The members of the M.Phil in International Relations programs have collectively embraced Macintosh computers. The only machines you ever see during our seminars are MacBooks, Powerbooks, and my lonely iBook. At the same time, Microsoft Word has generally been embraced by the academic community. I get about half a dozen Microsoft Word attachments from fellow students, instructors, and mailing lists every day. Every academic journal with which I have had experience (both editing and submitting) has used MS Word as their normal document type.
As such, the following error is especially infuriating. If you add images to a Microsoft Word document being produced on a Mac (in this case, a Venn diagram for my failed states paper), it will may load in Word for Windows with the following error:
QuickTime and a TIFF (LZW) decompressor are needed to see this picture.
First off, shame on Microsoft for not making documents from two pieces of their own software properly interchangeable. Secondly, shame on Apple. They say that Macs are machines for use in serious professional environments, and yet problems like this exist in the single most essential piece of professional software. This, and some other weird incompatibilities relating to fonts and formatting, make me a bit nervous about writing my thesis on a Mac, to be taken to a print shop that will almost certainly be using Windows machines.
People will say to switch to OpenOffice, but that is like replacing your car with a buggy because you don’t like the controls on the stereo. OpenOffice, like Linux, simply isn’t worth the bother in a world where everyone is using a near-ubiquitous alternative.
On a semi-related note, I am strongly considering using a non-standard font for the thesis (either Bembo or Perpetua, perhaps). Is it possible to have a document printed in a font that isn’t particularly standard, or will I get back something switched over to something generic but similar? If you turn a document using a non-standard font into a PDF, can people who do not have that font view and print it properly?
Incidentally, Kate recieved a camera from her father for Christmas – his old canon Eos 650. She has the same 50mm F1.8 lens as you.
I think I do have mortal enemies – high school (in this case emily carr is a high school) photography teachers. “If the scene is bright, open two stops. If dark, close to stops” – completely ignoring the fact that according to kate most of the students have cameras with evaluative (Canon Rebels) meters or matrix (various nikon AF cameras) meters. Many students will get poor grades on their first role precisely because of insane instruction. Luckily I was there to explain to kate why exposure compensation with evaluative metering is usually a bad idea unless you know in this perticular case that your evaluative meter over or under exposes.
Tristan,
On my Elan 7N, I virtually never use exposure compensation.
On the A510, I usually just change the ISO so that the shutter speed is 1/20″ or faster.
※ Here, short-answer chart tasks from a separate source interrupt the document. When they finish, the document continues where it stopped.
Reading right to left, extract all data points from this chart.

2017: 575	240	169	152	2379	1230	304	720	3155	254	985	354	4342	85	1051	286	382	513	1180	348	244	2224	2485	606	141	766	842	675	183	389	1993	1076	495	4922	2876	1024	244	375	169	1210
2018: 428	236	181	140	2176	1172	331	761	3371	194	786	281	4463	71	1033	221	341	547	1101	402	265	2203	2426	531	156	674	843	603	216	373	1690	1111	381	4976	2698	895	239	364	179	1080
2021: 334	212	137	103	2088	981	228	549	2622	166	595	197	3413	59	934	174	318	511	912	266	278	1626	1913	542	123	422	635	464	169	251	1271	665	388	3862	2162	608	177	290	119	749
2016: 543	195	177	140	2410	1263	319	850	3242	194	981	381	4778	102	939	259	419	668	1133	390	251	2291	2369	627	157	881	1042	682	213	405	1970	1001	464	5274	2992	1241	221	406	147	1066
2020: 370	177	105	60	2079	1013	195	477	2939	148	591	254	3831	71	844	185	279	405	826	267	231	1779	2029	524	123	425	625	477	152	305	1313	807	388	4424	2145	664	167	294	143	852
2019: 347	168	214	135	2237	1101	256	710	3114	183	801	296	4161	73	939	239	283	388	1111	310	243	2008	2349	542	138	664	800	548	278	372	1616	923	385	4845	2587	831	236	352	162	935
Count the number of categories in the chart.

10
If it is nice and bright out, I just set it to ISO 50 or ISO 100 and use whatever aperture and shutter the P setting chooses.
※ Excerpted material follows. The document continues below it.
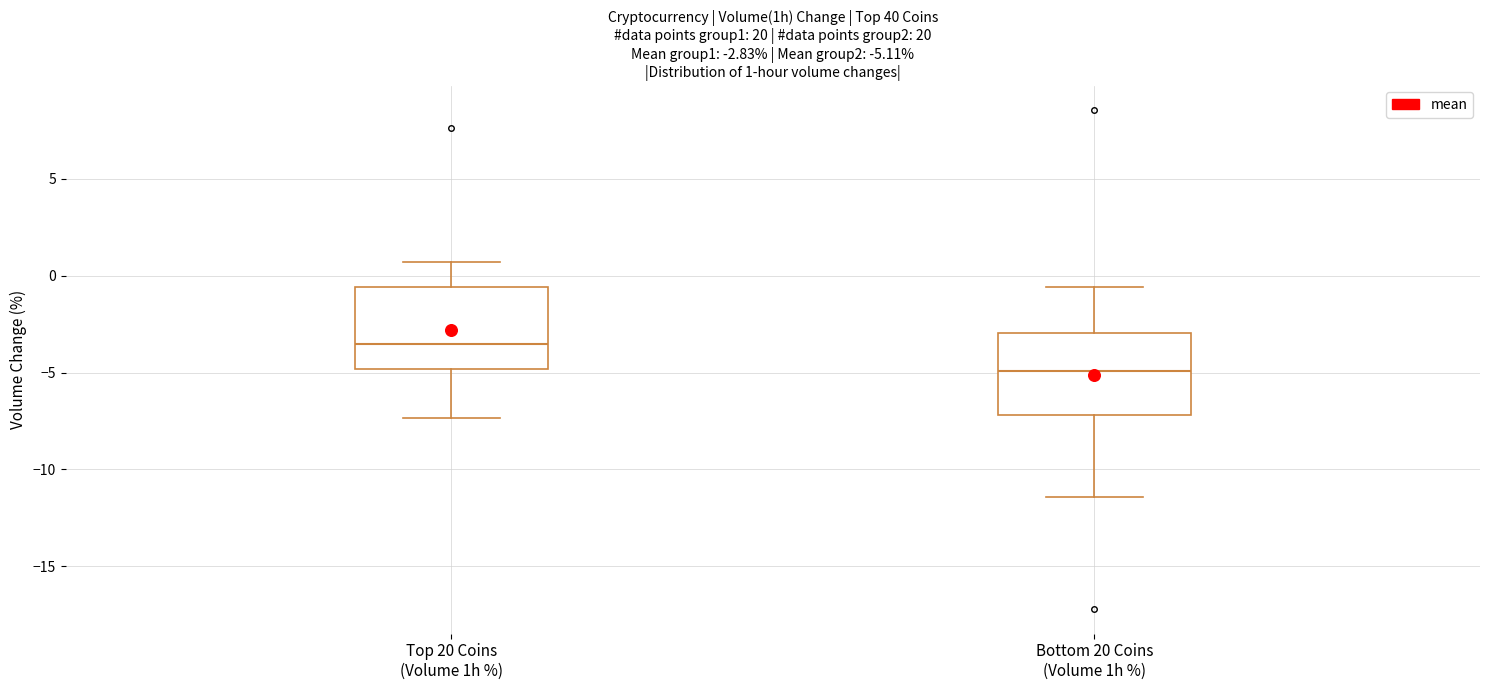

Which box's median line is the highest?

Top 20 Coins (Volume 1h %)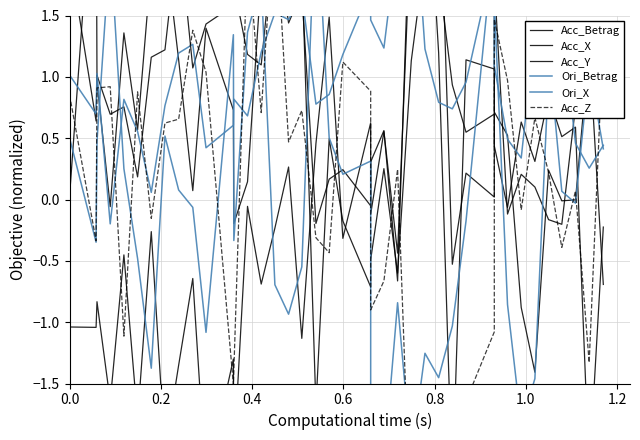

Does the chart display data point markers on the line(s)?

No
The more photos I’ve taken, the less attention I actually pay to the numbers and controls. Most of that is probably because cameras are smarter now.
the simple solution is, as you suggest, to use PDFs – then the fonts will be embedded. I use a handy piece of software called PDFCreator. I’m not sure if this is available for Macs, but it is free and very handy – you can make PDFs from any program you can print from. Think it’s on sourceforge.
“The members of the M.Phil in International Relations programs have collectively embraced Macintosh computers. The only machines you ever see during our seminars are MacBooks, Powerbooks, and my lonely iBook. ”
There is a nest of resistance: Have you never seen my VAIO laptop? James Bond was so impressed by mine that he used one as well during his recent Casino adventure :-)
People will say to switch to OpenOffice, but that is like replacing your car with a buggy because you don’t like the controls on the stereo. OpenOffice, like Linux, simply isn’t worth the bother in a world where everyone is using a near-ubiquitous alternative.
That’s the tension, isn’t it? You want something polished, but open and flexible. Linux is rotten because the fonts are bad. The iPhone is rotten because it cannot be toyed with.
As polished Unix, OS X manages to live in that zone. Who knows if future products will. The temptation for the leader is always to lock people into your control.